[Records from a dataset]
===============

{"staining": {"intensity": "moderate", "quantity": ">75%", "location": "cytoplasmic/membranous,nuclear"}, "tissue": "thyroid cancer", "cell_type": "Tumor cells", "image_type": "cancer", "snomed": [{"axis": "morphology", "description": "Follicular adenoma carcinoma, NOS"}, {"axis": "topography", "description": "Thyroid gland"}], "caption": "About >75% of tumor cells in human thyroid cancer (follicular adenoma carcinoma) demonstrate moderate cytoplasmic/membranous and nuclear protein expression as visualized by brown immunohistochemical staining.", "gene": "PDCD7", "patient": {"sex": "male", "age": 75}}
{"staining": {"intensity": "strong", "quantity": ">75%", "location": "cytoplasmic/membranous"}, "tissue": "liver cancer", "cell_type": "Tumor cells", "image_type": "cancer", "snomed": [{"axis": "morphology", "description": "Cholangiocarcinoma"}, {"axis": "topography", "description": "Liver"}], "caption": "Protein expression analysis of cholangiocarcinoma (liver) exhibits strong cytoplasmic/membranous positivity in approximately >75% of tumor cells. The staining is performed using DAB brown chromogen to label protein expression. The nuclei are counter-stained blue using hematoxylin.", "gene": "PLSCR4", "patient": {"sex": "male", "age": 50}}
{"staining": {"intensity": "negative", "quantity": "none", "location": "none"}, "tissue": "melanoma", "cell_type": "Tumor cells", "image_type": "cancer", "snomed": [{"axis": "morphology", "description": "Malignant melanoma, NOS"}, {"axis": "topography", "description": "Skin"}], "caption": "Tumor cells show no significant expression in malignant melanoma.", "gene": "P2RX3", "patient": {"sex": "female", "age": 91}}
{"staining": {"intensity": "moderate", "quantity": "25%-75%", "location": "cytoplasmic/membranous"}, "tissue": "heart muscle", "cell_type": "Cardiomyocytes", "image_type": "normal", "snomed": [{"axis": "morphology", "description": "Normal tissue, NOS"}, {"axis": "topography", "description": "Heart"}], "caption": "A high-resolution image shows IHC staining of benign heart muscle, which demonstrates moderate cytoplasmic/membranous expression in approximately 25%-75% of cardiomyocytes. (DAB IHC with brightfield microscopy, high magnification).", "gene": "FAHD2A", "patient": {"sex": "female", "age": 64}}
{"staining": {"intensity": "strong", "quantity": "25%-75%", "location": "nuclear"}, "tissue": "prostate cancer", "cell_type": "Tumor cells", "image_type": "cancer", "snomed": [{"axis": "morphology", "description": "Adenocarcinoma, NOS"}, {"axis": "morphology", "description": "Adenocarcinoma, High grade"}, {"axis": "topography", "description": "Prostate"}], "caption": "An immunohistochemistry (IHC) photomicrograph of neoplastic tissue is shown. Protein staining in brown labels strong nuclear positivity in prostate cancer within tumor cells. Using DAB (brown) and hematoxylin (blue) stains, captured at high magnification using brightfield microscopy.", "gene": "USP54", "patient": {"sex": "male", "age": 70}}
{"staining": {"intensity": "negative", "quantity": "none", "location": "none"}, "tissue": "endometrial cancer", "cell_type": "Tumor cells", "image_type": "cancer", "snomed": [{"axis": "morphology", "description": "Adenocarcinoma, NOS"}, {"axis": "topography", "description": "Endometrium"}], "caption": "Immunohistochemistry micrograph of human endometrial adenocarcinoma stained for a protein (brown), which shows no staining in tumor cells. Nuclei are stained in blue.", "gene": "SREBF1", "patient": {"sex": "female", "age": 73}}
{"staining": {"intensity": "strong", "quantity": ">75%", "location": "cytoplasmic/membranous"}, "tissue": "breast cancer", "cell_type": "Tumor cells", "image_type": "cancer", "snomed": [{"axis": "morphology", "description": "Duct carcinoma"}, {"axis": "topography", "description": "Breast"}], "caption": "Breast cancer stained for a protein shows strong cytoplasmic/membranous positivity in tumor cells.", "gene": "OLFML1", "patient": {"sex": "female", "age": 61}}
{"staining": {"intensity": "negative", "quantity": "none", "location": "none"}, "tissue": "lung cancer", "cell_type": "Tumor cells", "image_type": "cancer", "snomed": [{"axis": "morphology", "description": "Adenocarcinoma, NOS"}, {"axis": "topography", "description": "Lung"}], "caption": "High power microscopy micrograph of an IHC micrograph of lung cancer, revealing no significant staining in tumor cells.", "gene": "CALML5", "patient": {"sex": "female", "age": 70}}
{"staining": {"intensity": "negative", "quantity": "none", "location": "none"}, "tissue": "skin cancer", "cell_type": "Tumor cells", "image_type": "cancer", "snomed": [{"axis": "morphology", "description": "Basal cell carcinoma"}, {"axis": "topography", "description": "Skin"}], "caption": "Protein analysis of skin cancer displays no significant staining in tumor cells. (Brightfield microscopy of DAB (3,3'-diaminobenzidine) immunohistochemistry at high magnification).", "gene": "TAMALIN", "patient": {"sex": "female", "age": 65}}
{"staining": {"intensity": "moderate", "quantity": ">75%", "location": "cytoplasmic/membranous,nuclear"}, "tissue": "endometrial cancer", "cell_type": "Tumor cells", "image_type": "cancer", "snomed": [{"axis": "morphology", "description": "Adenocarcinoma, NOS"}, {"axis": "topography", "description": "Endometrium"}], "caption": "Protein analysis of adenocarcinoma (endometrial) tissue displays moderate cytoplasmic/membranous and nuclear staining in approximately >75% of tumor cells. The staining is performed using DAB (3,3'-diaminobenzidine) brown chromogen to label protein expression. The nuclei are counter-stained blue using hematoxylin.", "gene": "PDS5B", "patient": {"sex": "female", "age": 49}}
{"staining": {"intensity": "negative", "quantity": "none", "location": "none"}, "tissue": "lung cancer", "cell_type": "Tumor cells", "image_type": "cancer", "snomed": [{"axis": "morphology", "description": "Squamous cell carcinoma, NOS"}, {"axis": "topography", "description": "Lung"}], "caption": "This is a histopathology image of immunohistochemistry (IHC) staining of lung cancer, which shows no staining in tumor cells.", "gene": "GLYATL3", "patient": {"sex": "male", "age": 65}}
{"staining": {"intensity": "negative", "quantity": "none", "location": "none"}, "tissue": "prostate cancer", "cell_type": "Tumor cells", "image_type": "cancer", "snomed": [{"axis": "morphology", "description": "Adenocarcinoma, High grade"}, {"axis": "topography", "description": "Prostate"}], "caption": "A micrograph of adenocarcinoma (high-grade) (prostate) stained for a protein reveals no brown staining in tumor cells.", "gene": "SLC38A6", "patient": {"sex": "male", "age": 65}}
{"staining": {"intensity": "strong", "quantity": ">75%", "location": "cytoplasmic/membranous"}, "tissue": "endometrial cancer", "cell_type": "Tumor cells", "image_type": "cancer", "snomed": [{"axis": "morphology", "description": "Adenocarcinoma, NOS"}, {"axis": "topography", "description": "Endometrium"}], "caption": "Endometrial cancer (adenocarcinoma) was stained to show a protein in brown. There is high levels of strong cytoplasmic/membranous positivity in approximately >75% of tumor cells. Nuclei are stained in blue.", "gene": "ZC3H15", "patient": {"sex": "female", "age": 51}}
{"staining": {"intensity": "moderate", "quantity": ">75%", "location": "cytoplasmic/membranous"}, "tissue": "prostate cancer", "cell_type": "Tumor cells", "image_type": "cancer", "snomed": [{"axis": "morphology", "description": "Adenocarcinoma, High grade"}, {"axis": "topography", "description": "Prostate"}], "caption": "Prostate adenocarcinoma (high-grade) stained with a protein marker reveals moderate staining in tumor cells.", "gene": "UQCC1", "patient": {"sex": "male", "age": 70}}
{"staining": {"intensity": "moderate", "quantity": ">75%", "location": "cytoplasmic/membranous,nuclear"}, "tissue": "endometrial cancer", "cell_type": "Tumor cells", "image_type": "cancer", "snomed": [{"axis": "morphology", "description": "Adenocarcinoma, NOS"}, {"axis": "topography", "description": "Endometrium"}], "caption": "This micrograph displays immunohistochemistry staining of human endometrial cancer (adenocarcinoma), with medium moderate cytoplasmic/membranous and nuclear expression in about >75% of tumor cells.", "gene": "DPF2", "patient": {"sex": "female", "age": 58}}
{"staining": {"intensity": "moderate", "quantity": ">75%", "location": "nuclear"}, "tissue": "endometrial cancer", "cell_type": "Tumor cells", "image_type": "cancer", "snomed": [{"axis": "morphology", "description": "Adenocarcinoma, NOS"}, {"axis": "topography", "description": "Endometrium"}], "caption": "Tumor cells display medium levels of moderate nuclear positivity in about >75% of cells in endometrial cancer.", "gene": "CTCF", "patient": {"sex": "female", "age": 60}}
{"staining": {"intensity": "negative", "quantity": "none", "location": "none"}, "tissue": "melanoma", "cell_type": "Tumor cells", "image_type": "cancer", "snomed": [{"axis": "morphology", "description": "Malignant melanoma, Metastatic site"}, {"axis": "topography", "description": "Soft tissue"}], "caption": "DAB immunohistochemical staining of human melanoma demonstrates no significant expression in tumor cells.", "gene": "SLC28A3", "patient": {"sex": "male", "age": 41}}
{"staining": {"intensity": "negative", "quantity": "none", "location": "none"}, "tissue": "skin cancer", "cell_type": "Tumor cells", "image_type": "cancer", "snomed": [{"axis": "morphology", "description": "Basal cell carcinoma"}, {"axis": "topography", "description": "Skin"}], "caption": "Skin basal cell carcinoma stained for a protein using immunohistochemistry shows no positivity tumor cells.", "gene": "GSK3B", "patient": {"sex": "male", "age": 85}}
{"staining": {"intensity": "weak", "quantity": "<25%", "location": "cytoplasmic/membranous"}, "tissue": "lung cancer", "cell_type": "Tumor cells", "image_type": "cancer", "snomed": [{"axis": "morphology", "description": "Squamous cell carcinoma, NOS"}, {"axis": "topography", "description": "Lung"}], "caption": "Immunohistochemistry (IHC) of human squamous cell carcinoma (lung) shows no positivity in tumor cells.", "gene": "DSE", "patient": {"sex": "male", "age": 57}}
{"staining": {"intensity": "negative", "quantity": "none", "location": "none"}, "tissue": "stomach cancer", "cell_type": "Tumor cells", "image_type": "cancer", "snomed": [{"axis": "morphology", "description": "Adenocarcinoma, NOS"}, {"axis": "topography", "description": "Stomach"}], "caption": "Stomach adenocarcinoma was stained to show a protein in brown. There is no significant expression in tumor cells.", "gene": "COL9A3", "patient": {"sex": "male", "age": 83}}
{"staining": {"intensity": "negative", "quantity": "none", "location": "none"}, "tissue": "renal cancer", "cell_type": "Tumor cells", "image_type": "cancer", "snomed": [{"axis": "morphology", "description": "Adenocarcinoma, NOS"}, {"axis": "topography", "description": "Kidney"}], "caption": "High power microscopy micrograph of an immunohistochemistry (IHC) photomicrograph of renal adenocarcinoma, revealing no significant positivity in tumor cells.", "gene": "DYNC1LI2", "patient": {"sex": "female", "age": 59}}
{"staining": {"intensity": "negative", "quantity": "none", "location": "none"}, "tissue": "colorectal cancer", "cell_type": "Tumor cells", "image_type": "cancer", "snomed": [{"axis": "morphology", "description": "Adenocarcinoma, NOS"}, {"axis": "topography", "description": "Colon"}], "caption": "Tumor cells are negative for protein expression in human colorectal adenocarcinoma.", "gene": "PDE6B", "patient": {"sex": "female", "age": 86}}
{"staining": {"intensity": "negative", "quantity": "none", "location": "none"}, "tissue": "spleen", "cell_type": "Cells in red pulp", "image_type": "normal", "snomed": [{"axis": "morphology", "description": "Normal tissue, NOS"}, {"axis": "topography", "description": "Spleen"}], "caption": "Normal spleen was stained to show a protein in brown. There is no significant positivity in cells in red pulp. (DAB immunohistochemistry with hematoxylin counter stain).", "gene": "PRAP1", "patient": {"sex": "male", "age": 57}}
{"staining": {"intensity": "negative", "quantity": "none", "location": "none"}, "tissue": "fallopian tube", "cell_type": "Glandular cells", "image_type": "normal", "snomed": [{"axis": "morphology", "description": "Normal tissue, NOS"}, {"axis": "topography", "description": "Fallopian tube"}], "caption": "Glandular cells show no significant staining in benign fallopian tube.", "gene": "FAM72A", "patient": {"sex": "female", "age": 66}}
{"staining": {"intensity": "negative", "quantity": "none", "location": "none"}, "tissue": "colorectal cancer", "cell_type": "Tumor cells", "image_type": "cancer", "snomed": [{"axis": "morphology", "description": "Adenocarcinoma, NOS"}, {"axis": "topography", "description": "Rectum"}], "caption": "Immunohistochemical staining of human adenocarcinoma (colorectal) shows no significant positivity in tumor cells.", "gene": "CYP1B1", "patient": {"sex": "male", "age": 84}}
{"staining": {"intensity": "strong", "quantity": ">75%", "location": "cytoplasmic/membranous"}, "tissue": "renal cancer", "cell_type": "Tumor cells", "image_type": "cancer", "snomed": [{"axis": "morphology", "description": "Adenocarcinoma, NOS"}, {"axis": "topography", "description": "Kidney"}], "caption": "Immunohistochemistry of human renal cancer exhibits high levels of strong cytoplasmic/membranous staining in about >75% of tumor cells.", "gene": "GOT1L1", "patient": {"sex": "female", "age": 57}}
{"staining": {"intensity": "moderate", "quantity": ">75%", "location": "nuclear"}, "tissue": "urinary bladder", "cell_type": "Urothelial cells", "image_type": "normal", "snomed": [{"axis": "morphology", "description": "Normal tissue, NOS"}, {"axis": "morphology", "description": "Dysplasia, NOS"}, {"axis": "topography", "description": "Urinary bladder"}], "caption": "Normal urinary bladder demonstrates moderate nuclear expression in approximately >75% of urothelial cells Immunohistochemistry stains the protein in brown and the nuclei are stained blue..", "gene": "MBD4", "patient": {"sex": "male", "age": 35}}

===============

From the data above, return every line from the line that has "cells are negative" up to and including the line that has "spleen was stained", exactly.

{"staining": {"intensity": "negative", "quantity": "none", "location": "none"}, "tissue": "colorectal cancer", "cell_type": "Tumor cells", "image_type": "cancer", "snomed": [{"axis": "morphology", "description": "Adenocarcinoma, NOS"}, {"axis": "topography", "description": "Colon"}], "caption": "Tumor cells are negative for protein expression in human colorectal adenocarcinoma.", "gene": "PDE6B", "patient": {"sex": "female", "age": 86}}
{"staining": {"intensity": "negative", "quantity": "none", "location": "none"}, "tissue": "spleen", "cell_type": "Cells in red pulp", "image_type": "normal", "snomed": [{"axis": "morphology", "description": "Normal tissue, NOS"}, {"axis": "topography", "description": "Spleen"}], "caption": "Normal spleen was stained to show a protein in brown. There is no significant positivity in cells in red pulp. (DAB immunohistochemistry with hematoxylin counter stain).", "gene": "PRAP1", "patient": {"sex": "male", "age": 57}}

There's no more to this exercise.